- [Directive 1]: In the sports column about the Red Sox and Yankees, which team came back from an 0-2 deficit in the 1996 World Series, and against whom?
- [Directive 2]: Summarize the sports column about the Red Sox and Yankees in two sentences.

- [Text segment]:
Boston can take heart that nearly
everything has gone Yankees way

AP
Boston Red Sox manager Terry Francona must figure out how his team can't get out of an 0-2 hole against the New York Yankees in the ALCS.

NEW YORK - Pedro Martinez was the losing pitcher, but he wasn’t the reason the Red Sox find themselves in a 0-2 hole against those annoying Yankees. He may, eventually, even be one of the reasons Boston digs itself out of that hole.

And don’t kid yourself into believing the Red Sox are dead and buried. Being down 0-2 isn’t anyone's idea of a good situation. Get in that position and you’ll lose far more seven-game series than you’ll win.

But teams do come back from such deficits. And long experience has taught me that no series reaches a truly desperate stage until one team has three victories. Go down 0-3, and you’re as dead as world Communism. But from 0-2, you can come back.

The Yankees did it in the 1996 World Series against the Braves. The Mets did it in 1986 against the Red Sox. The previous year, the Royals did it against the Cards. Just last year, the Red Sox came back from 0-2 down in a five-game series to beat the A’s in the ALDS.

But it’s going to take more than pitching for the Red Sox to reach the point where they can say they have any chance at all against New York. If the Red Sox bats — and here comes as statement that demonstrates as firm a grasp of the obvious as you’re likely to find — don’t rouse themselves from their slumber, it won’t matter what Pedro does.

- [Data records]:
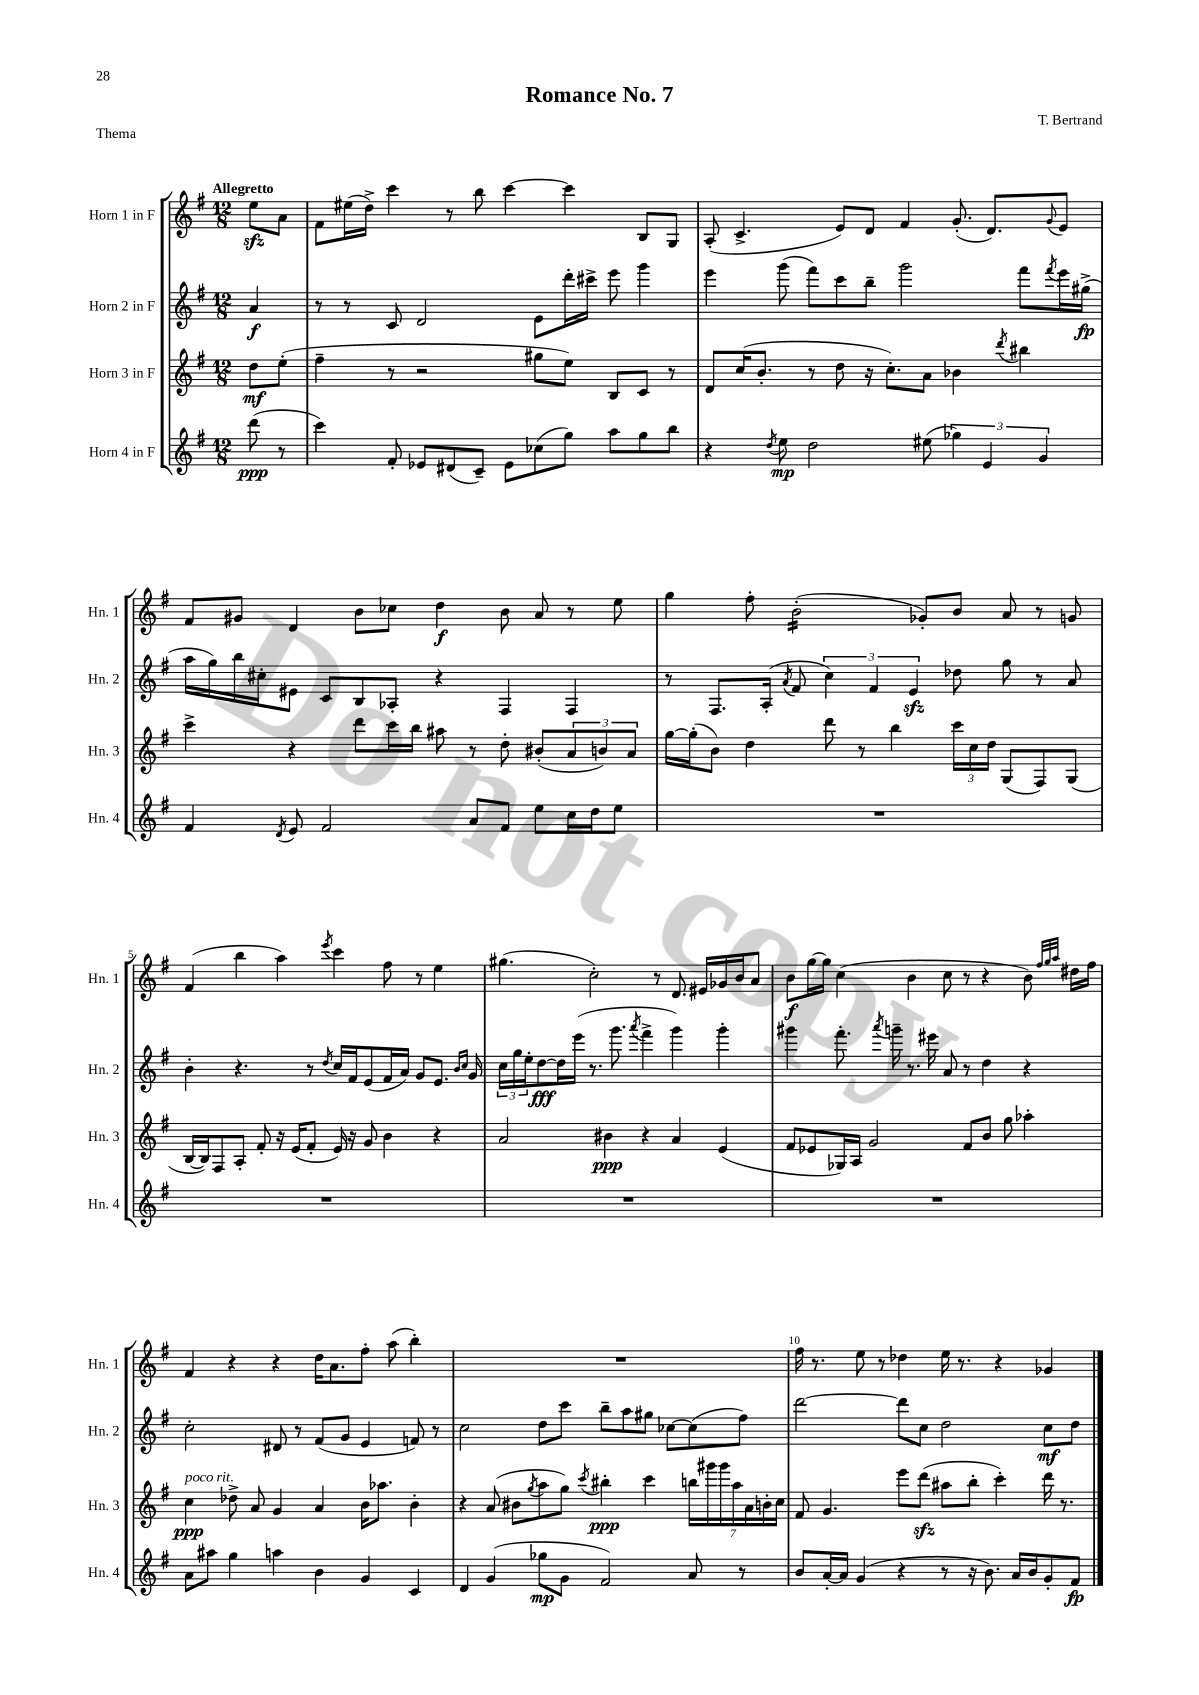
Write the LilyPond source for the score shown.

\header { title = "Romance No. 7" composer = "T. Bertrand" piece = "Thema" }
<<
\new StaffGroup <<
\new Staff = "s0" \with { instrumentName = "Horn 1 in F" shortInstrumentName = "Hn. 1" } {
    \clef treble \key g \major \numericTimeSignature \time 12/8 \partial 4 \tempo "Allegretto"
    e''8\sfz a'8 |
    fis'8 eis''16( d''16->) c'''4 r8 b''8 c'''4~ c'''4 b8 g8 |
    a8-.( c'4.-> e'8) d'8 fis'4 g'8.-.( d'8.) \appoggiatura { g'8 } e'8 |
    fis'8 gis'8 d'4 b'8 ces''8 d''4\f b'8 a'8 r8 e''8 |
    g''4 fis''8-. b'2:16-.( ges'8-.) b'8 a'8 r8 g'8 |
    fis'4( b''4 a''4) \acciaccatura { e'''8 } c'''4 fis''8 r8 e''4 |
    gis''4.( c''2-.) r8 d'8. eis'16 ges'16 b'16 a'8 |
    b'8\f g''16~ g''16 c''4( b'4 c''8 r8 r4 b'8) \grace { fis''32 g''32 a''32 } dis''16 fis''16 |
    fis'4 r4 r4 d''16 a'8. fis''8-. a''8( b''4-.) |
    R1. |
    fis''16 r8. e''8 r8 des''4 e''16 r8. r4 ges'4 \bar "|." |
}
\new Staff = "s1" \with { instrumentName = "Horn 2 in F" shortInstrumentName = "Hn. 2" } {
    \clef treble \key g \major \numericTimeSignature \time 12/8 \partial 4
    a'4\f |
    r8 r8 c'8 d'2 e'8 d'''16-. cis'''16-> e'''8 g'''4 |
    e'''4 g'''8( fis'''8) c'''8 b''8-- g'''2 fis'''8 \acciaccatura { fis'''8 } e'''16 gis''16->\fp( |
    a''16 g''16) b''16 cis''16-. eis'8 c'8 b8 aes8-. r4 fis4 fis4 |
    r8 fis8. a16-.( \acciaccatura { a'8 } fis'8 \tuplet 3/2 { c''4) fis'4 e'4\sfz } des''8 g''8 r8 a'8 |
    b'4-. r4. r8 \acciaccatura { d''8 } c''16 fis'16 e'8( fis'16 a'16) g'8 e'8. \grace { b'16 c''16 } g'16 |
    \tuplet 3/2 { c''16 g''16 e''16-. } d''8~\fff d''16 e'''16( r8. g'''8. \acciaccatura { a'''8 } fis'''4-> g'''4) g'''4-. |
    gis'''4 fis'''8.-. \acciaccatura { a'''8 } g'''16-- r8. eis'''16 a'8 r8 d''4 r4 |
    c''2-. dis'8 r8 fis'8( g'8 e'4 f'8) r8 |
    c''2 d''8 c'''8 b''8-- a''8 gis''8 ces''8~ ces''8( fis''8) |
    d'''2~ d'''8 c''8 d''2 c''8\mf d''8 \bar "|." |
}
\new Staff = "s2" \with { instrumentName = "Horn 3 in F" shortInstrumentName = "Hn. 3" } {
    \clef treble \key g \major \numericTimeSignature \time 12/8 \partial 4
    d''8\mf e''8-.( |
    fis''4-- r8 r2 gis''8 e''8) b8 c'8 r8 |
    d'8 c''16( b'8.-. r8 d''8 r16 c''8.-.) a'8 bes'4 \acciaccatura { d'''8 } bis''4 |
    c'''4-> r4 d'''8 c'''16 b''16 ais''8 r8 d''8-. bis'8-.( \tuplet 3/2 { a'8 b'8) a'8 } |
    g''16~ g''16-.( b'8) d''4 d'''8 r8 b''4 \tuplet 3/2 { c'''16 c''16 d''16 } g8( fis8) g8( |
    b16~ b16) fis8 a8-. fis'8-. r16 e'16( fis'8-. e'16) r16 g'8 b'4 r4 |
    a'2 bis'4\ppp r4 a'4 e'4( |
    fis'8 ees'8 ges16) a16 g'2 fis'8 b'8 g''8 aes''4-. |
    c''4\ppp^\markup { \italic "poco rit." } des''8-> a'8 g'4 a'4 b'16 aes''8. b'4-. |
    r4 a'8( bis'8 \acciaccatura { g''8 } a''8 g''8) \acciaccatura { c'''8 } bis''4-.\ppp c'''4 \tuplet 7/4 { b''16 gis'''16 gis'''16 a''16 a'16 b'16-. c''16 } |
    fis'8 g'4. e'''8 d'''8\sfz( ais''8 b''8-. c'''4-.) d'''16 r8. \bar "|." |
}
\new Staff = "s3" \with { instrumentName = "Horn 4 in F" shortInstrumentName = "Hn. 4" } {
    \clef treble \key g \major \numericTimeSignature \time 12/8 \partial 4
    d'''8\ppp( r8 |
    c'''4) fis'8-. ees'8 dis'8( c'8--) ees'8 ces''8( g''8) a''8 g''8 b''8 |
    r4 \acciaccatura { d''8 } e''8\mp d''2 eis''8( \tuplet 3/2 { ges''4) e'4 g'4 } |
    fis'4 \acciaccatura { d'8 } e'8 fis'2 a'8 fis'8 e''8 c''16 d''16 e''8 |
    R1. |
    R1. |
    R1. |
    R1. |
    a'8 ais''8 g''4 a''4 b'4 g'4 c'4 |
    d'4 g'4( ges''8\mp g'8 fis'2) a'8 r8 |
    b'8 a'16~-. a'16 g'4( r4 r8 r16 b'8.) a'16 b'16 g'8-. fis'8\fp \bar "|." |
}
>>
>>
\layout { \context { \Score \override BarNumber.break-visibility = ##(#f #t #t) barNumberVisibility = #(every-nth-bar-number-visible 5) } }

- [Finished answer 1]: The Yankees came back against the Braves.

- [Finished answer 2]: The Red Sox trail the Yankees 0-2, but Pedro Martinez, the losing pitcher, was not the cause and may even help Boston recover. Teams have come back from 0-2 deficits before, as several past series show, yet Boston's hitters must wake up or Pedro's pitching will not matter.